**What to do**: Copy word for word, please, the lines of the entries below running from the one containing "探しをお手伝いするウェブマガジン" to the one containing "アプリをダウンロードする", both ends included.

[[ Extracted information, beginning ]]

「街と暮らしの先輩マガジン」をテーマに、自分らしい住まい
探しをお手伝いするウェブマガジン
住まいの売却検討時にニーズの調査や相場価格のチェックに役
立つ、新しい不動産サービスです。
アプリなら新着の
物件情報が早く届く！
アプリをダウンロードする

[[ Extracted information, end ]]
[[ Extracted information, beginning ]]

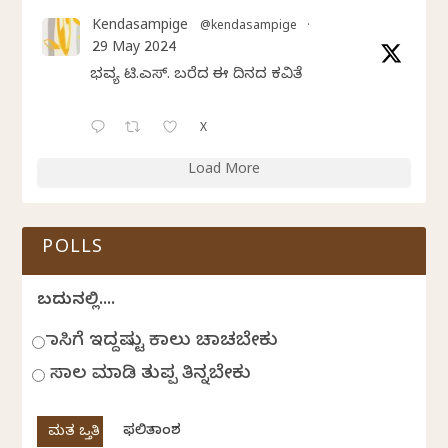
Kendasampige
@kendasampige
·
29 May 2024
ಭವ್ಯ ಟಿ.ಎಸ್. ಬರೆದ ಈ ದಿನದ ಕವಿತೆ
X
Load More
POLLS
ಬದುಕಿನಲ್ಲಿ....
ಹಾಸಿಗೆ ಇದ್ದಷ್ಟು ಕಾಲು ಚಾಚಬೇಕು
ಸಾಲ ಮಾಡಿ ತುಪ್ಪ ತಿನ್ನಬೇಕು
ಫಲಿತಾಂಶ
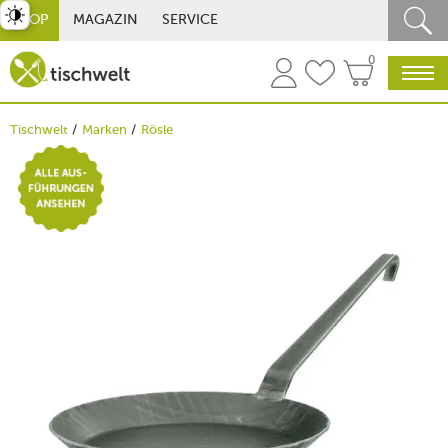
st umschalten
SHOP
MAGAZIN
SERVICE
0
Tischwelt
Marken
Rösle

[[ Extracted information, end ]]

**Answer to the exercise**:
探しをお手伝いするウェブマガジン
住まいの売却検討時にニーズの調査や相場価格のチェックに役
立つ、新しい不動産サービスです。
アプリなら新着の
物件情報が早く届く！
アプリをダウンロードする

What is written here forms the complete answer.